Job: Reproduce, word for word, the stretch of the comment thread on Google's online advertising from "In fact, it" through "ads didn't exist.)".

Extracted text:
--------------------------------

Google Wants Online Ad Improvement Within Months, Not Years

Comments Filter:
  • well then (Score:5, Insightful)

    by fyngyrz ( 762201 ) on Wednesday October 21, 2015 @06:58PM (#50777813) Homepage Journal

    Well then the first thing Google should do is go back to text ads that didn't drag our poor browsers all over the damned web. You know, the actual reasonable ads that they put out once upon a time. That would be great.

    • Re: well then (Score:3, Interesting)

      by AvitarX ( 172628 )

      This exactly, though I don't mind images, and even a few frames of movement.

      But Google upended advertising by doing less annoying ads than the competition, but targeting them well.

      They remain relatively less annoying advertisers I think, but they should definitely lead by example.

      Of course this benefits them, they're powerful data collection means they can do beat with the simple ads, simpler advertising will give them more market share.

      • i've noticed that it's not just ads that do that in the US. i hate it when i middle click links (to US news sites) in slashdot summaries and then have to quickly go through all the new tabs to see which ones have the annoying women talking about something i've no interest in. it's always a stupid video in a sidebar (completely unrelated to the article). wtf america?

        • Firefox 42 and later show an indicator [mozilla.org] for HTML5 audio and video, as does Chrome. If you cannot wait for 42 to leave beta, install Noise Control for Firefox [mozilla.org]. Set Flash to "click to play".

          • What'd be even better than this is some kind of indicator (maybe after opening a new tab or pop-out or something) in Firefox which shows how much CPU and RAM each tab is using up. I'm constantly running into a problem where one of my tabs gobbles up all my CPU time, and I have to forcibly kill Firefox and restart it.

        • I hate this about CNN, I have a ton of things to try and stop their autoplaying videos on 90% of the articles (even ones that indicate they have no video). I like to middle click on the interesting articles, then go through and read them, but CNN makes me not want to use their site at all as all the videos load and start playing.

      • by tlhIngan ( 30335 )

        But Google upended advertising by doing less annoying ads than the competition, but targeting them well.

        They remain relatively less annoying advertisers I think, but they should definitely lead by example.

        Considering Google owns all the other advertisers for the most part, I don't think that's true anymore. They could easily "lead by example" since they do own a good chunk of the companies that pioneered popups, popunders, "rich ads" and other things.

        In fact, it seems the amount of people using Google Ads h

    • NO ads are reasonable. The purpose of an ad is to steal a small part of a person's attention while they are doing something else. It is evil, pure and simple.

      (and BTW, humans have lived on earth for thousands of years, and 99% of that time ads didn't exist.)

      • Re: (Score:2, Insightful)

        by gweihir ( 88907 )

        Not quite. There was for example mandatory ad consumption of the worst kind every Sunday in Christianity. And even worse in other religions. At least the cretins today only want to sell you something and are fairly easy to ignore. But this type of plague has been with the human race for a long, long time.

    • They should also go back to displaying ads relevant to the content of the page that I'm looking at, not relevant to some crappy model of what I might be interested in in general. I actually clicked on a few ads back when they did this, because I was interested in the thing that they were advertising at exactly the time that they showed me the ad. It's been years since I've seen a Google ad that's been remotely interesting to me.

--------------------------------

Record extracts:

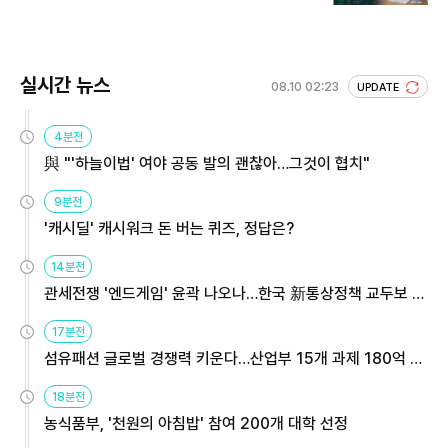
실시간 뉴스
08.10 02:23
UPDATE
4분전
與 "'하늘이법' 여야 공동 발의 괜찮아…그것이 협치"
9분전
'캐시딜' 캐시워크 돈 버는 퀴즈, 정답은?
14분전
관세전쟁 '엔드게임' 윤곽 나오나…한국 新통상정책 교두보 활
용해야
17분전
섬유패션 글로벌 경쟁력 키운다…산업부 15개 과제 180억 지
원
18분전
농식품부, '천원의 아침밥' 참여 200개 대학 선정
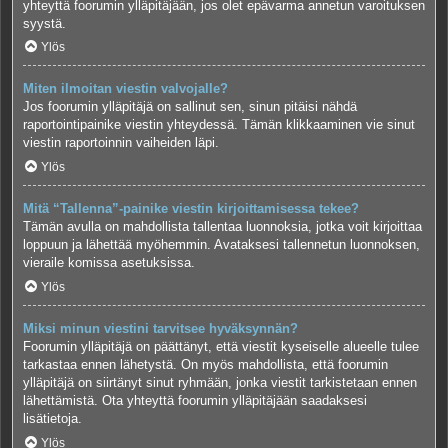
yhteyttä foorumin ylläpitäjään, jos olet epävarma annetun varoituksen
syystä.
Ylös
Miten ilmoitan viestin valvojalle?
Jos foorumin ylläpitäjä on sallinut sen, sinun pitäisi nähdä
raportointipainike viestin yhteydessä. Tämän klikkaaminen vie sinut
viestin raportoinnin vaiheiden läpi.
Ylös
Mitä “Tallenna”-painike viestin kirjoittamisessa tekee?
Tämän avulla on mahdollista tallentaa luonnoksia, jotka voit kirjoittaa
loppuun ja lähettää myöhemmin. Avataksesi tallennetun luonnoksen,
vieraile komissa asetuksissa.
Ylös
Miksi minun viestini tarvitsee hyväksynnän?
Foorumin ylläpitäjä on päättänyt, että viestit kyseiselle alueelle tulee
tarkastaa ennen lähetystä. On myös mahdollista, että foorumin
ylläpitäjä on siirtänyt sinut ryhmään, jonka viestit tarkistetaan ennen
lähettämistä. Ota yhteyttä foorumin ylläpitäjään saadaksesi
lisätietoja.
Ylös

--------------------------------

Solution:
In fact, it seems the amount of people using Google Ads h

    • NO ads are reasonable. The purpose of an ad is to steal a small part of a person's attention while they are doing something else. It is evil, pure and simple.

      (and BTW, humans have lived on earth for thousands of years, and 99% of that time ads didn't exist.)